4. Die Kontraktfertigung in der internationalen Branche der Informationstechnik: Das Kapitel untersucht die spezifische Dynamik der IT-Industrie und definiert die Rolle der „fabriklosen“ Markenhersteller sowie der Kontraktfertiger.
5. Die Beschäftigungsfrage: Arbeiten in der IT- Kontraktfertigung: Hier steht die soziologische Analyse des „flexiblen Neotaylorismus“ sowie die Notwendigkeit politischer Regulierungen und globaler Arbeitsstandards im Mittelpunkt.
6. Fazit: Das Fazit fasst die paradoxe Struktur der IT-Industrie zusammen und betont die Dringlichkeit gewerkschaftlicher Vertretung und sozialer Absicherung in globalen Netzwerken.
Schlüsselwörter
Kontraktfertigung, globale Produktionsnetzwerke, IT-Industrie, flexibler Neotaylorismus, Standortverlagerung, globale Warenketten, Wertschöpfungskette, industrielle Regulation, Arbeitsorganisation, Global Sourcing, Arbeitsverhältnisse, Unternehmensvernetzung, Markenhersteller, vertikale Desintegration, prekäre Arbeit.
Häufig gestellte Fragen
Worum geht es in dieser wissenschaftlichen Arbeit grundlegend?
Die Arbeit analysiert die internationale IT-Branche und untersucht, wie globale Produktionsnetzwerke die Arbeitsorganisation und die Beschäftigungsverhältnisse durch das Modell der Kontraktfertigung verändern.
Welche zentralen Themenfelder werden behandelt?
Die zentralen Felder umfassen die Theorie globaler Warenketten, die vertikale Desintegration der IT-Industrie, das Konzept des flexiblen Neotaylorismus und die Herausforderungen für die industrielle Regulierung.
Was ist das primäre Ziel oder die Forschungsfrage?
Das Ziel ist zu erklären, wie neue Strukturen unternehmensübergreifender Wertschöpfung entstehen und welche Auswirkungen diese auf die Arbeitsverhältnisse der Beschäftigten in der IT-Kontraktfertigung haben.
Welche wissenschaftliche Methode verwendet die Autorin?
Die Arbeit basiert auf einer theoretisch-historischen Diskursanalyse, die aktuelle soziologische Konzepte und ökonomische Theorien zu Globalisierung und Unternehmensstrukturwandel verknüpft.
Was steht im inhaltlichen Fokus des Hauptteils?

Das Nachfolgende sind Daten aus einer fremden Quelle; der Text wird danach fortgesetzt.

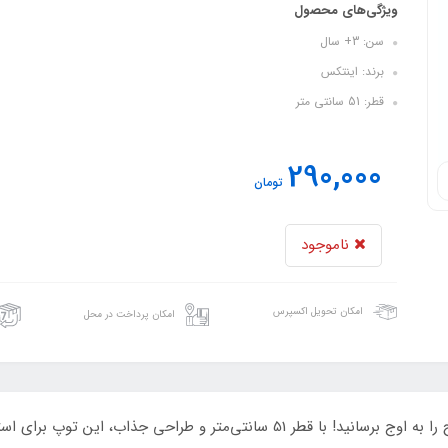
ویژگی‌های محصول
سن: 3+ سال
برند: اینتکس
قطر: 51 سانتی متر
290,000
تومان
ناموجود
امکان تحویل اکسپرس
امکان پرداخت در محل
با توپ بادی اینتکس طرح بستنی، لذت بازی و تفریح را به اوج برسانید! با قطر 51 سا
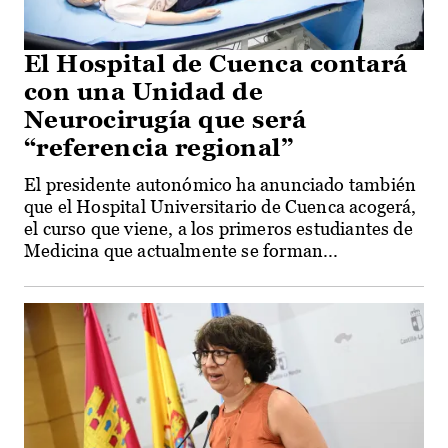
El Hospital de Cuenca contará
con una Unidad de
Neurocirugía que será
“referencia regional”
El presidente autonómico ha anunciado también
que el Hospital Universitario de Cuenca acogerá,
el curso que viene, a los primeros estudiantes de
Medicina que actualmente se forman...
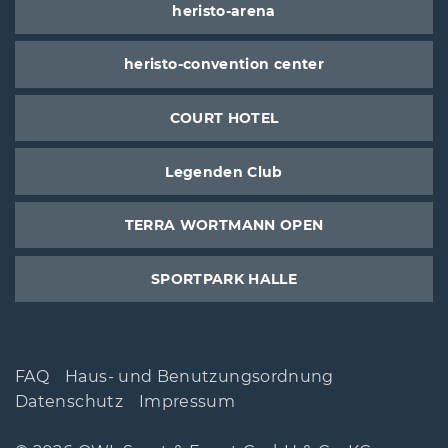
heristo-arena
heristo-convention center
COURT HOTEL
Legenden Club
TERRA WORTMANN OPEN
SPORTPARK HALLE
FAQ
Haus- und Benutzungsordnung
Datenschutz
Impressum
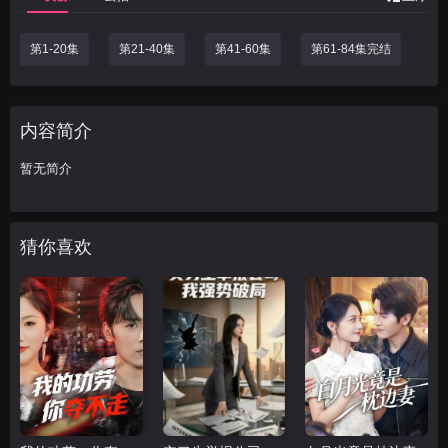
第1-20集
第21-40集
第41-60集
第61-84集完结
内容简介
暂无简介
猜你喜欢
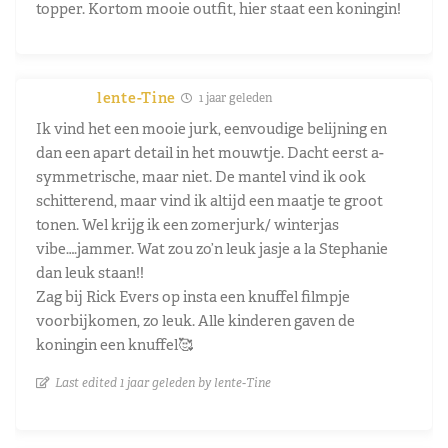
topper. Kortom mooie outfit, hier staat een koningin!
lente-Tine
1 jaar geleden
Ik vind het een mooie jurk, eenvoudige belijning en
dan een apart detail in het mouwtje. Dacht eerst a-
symmetrische, maar niet. De mantel vind ik ook
schitterend, maar vind ik altijd een maatje te groot
tonen. Wel krijg ik een zomerjurk/ winterjas
vibe….jammer. Wat zou zo’n leuk jasje a la Stephanie
dan leuk staan!!
Zag bij Rick Evers op insta een knuffel filmpje
voorbijkomen, zo leuk. Alle kinderen gaven de
koningin een knuffel🥰
Last edited 1 jaar geleden by lente-Tine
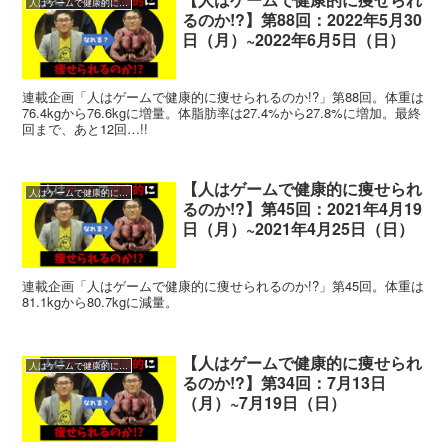
人はゲームで健康的に痩せられるのか!?
るのか!?】第88回：2022年5月30
日（月）~2022年6月5日（日）
連載企画「人はゲームで健康的に痩せられるのか!?」第88回。体重は
76.4kgから76.6kgに増量。体脂肪率は27.4%から27.8%に増加。最終
回まで、あと12回…!!
【人はゲームで健康的に痩せられ
人はゲームで健康的に痩せられるのか!?
るのか!?】第45回：2021年4月19
日（月）~2021年4月25日（日）
連載企画「人はゲームで健康的に痩せられるのか!?」第45回。体重は
81.1kgから80.7kgに減量。
【人はゲームで健康的に痩せられ
人はゲームで健康的に痩せられるのか!?
るのか!?】第34回：7月13日
（月）~7月19日（日）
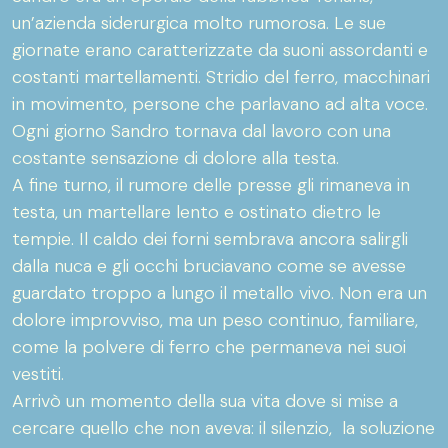
un’azienda siderurgica molto rumorosa. Le sue
giornate erano caratterizzate da suoni assordanti e
costanti martellamenti. Stridio del ferro, macchinari
in movimento, persone che parlavano ad alta voce.
Ogni giorno Sandro tornava dal lavoro con una
costante sensazione di dolore alla testa.
A fine turno, il rumore delle presse gli rimaneva in
testa, un martellare lento e ostinato dietro le
tempie. Il caldo dei forni sembrava ancora salirgli
dalla nuca e gli occhi bruciavano come se avesse
guardato troppo a lungo il metallo vivo. Non era un
dolore improvviso, ma un peso continuo, familiare,
come la polvere di ferro che permaneva nei suoi
vestiti.
Arrivò un momento della sua vita dove si mise a
cercare quello che non aveva: il silenzio, la soluzione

Der Hauptteil widmet sich der Funktionsweise der Kontraktfertigung, dem Aufstieg der „No-Name“-Unternehmen und der Analyse der Arbeitsbedingungen unter dem Regime des Neotaylorismus.
Welche Keywords charakterisieren diese Arbeit am besten?
Zu den prägenden Begriffen gehören Kontraktfertigung, globale Produktionsnetzwerke, flexibler Neotaylorismus und industrielle Regulation.
Was sind „Tarnkappenproduzenten“ im Kontext dieser Arbeit?
Dies ist die Bezeichnung für Kontraktfertiger, die zwar umfangreiche Koordinationstätigkeiten ausüben und eine zentrale Rolle in der Produktion spielen, aber keine eigenen Markennamen führen und gegenüber der Öffentlichkeit verborgen bleiben.
Warum wird die Situation in der Kontraktfertigung als „arbeitspolitisches Roll Back“ bezeichnet?
Der Begriff beschreibt die Rückkehr zu tayloristischen Rationalisierungs- und Massenproduktionsmethoden, jedoch in einer neuen, hochflexiblen und prekären Form innerhalb einer global vernetzten Wirtschaft.